EXERCISE INSTRUCTIONS
Wherever pictures appear in the listing below, leave them out, and copy exactly, and only, everything from the line with "PROPERTY LAW, JAFIULLAH: 15 -> 30" down to the line with "19: 0 -> 26".

MATERIAL TO PROCESS
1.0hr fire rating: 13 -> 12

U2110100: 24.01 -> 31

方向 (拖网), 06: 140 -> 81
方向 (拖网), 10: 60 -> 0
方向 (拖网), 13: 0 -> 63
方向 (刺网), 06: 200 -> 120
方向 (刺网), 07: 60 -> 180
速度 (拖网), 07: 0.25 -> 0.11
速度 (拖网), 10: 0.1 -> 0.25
* * *
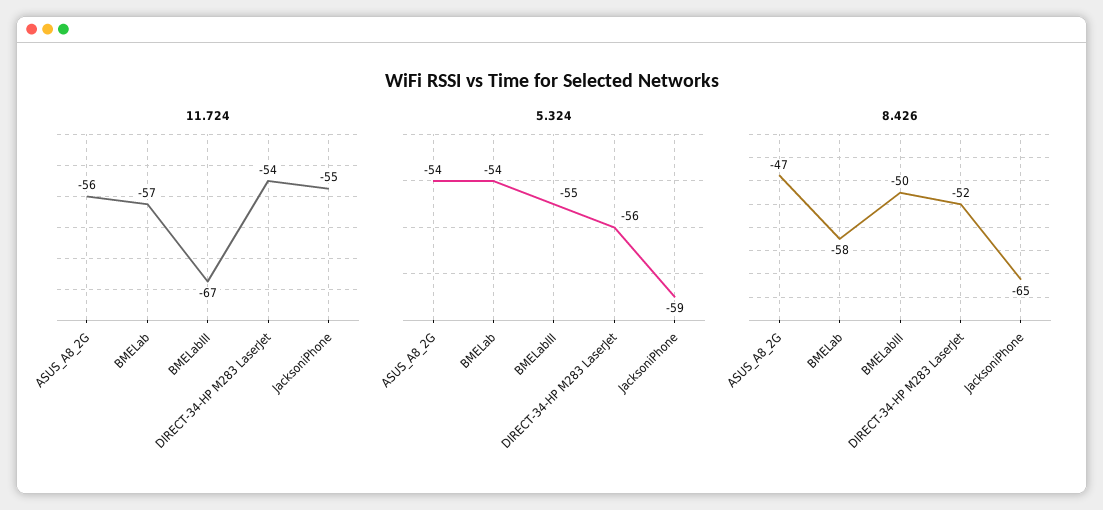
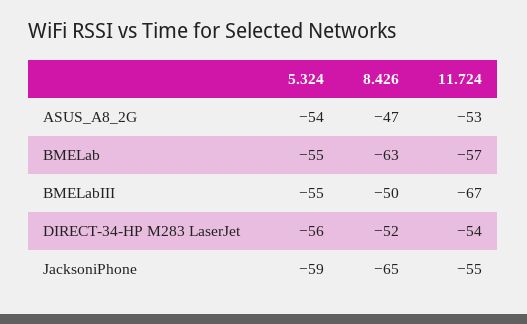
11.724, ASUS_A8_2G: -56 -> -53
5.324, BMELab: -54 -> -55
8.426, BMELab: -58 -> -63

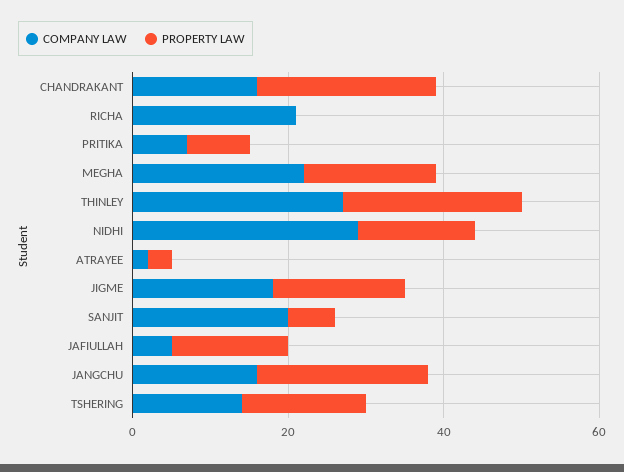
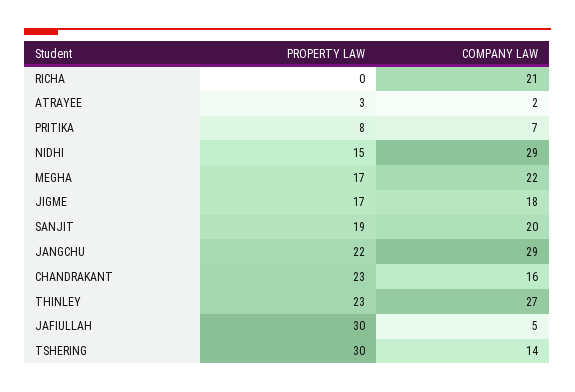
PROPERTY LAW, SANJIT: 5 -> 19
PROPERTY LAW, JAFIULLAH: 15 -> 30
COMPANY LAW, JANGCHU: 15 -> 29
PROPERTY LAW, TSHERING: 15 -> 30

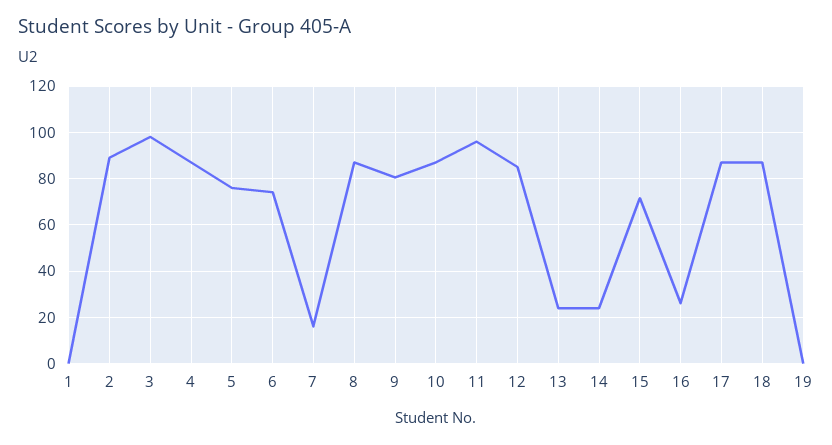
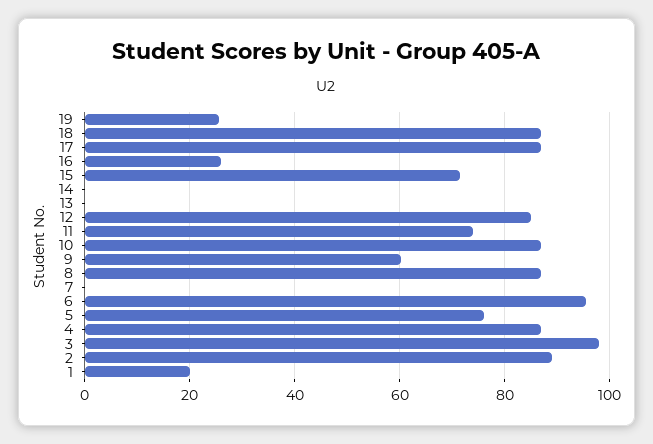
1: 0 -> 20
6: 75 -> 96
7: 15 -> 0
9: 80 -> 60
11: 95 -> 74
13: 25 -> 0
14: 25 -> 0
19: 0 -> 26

ANSWER BELOW
PROPERTY LAW, JAFIULLAH: 15 -> 30
COMPANY LAW, JANGCHU: 15 -> 29
PROPERTY LAW, TSHERING: 15 -> 30

1: 0 -> 20
6: 75 -> 96
7: 15 -> 0
9: 80 -> 60
11: 95 -> 74
13: 25 -> 0
14: 25 -> 0
19: 0 -> 26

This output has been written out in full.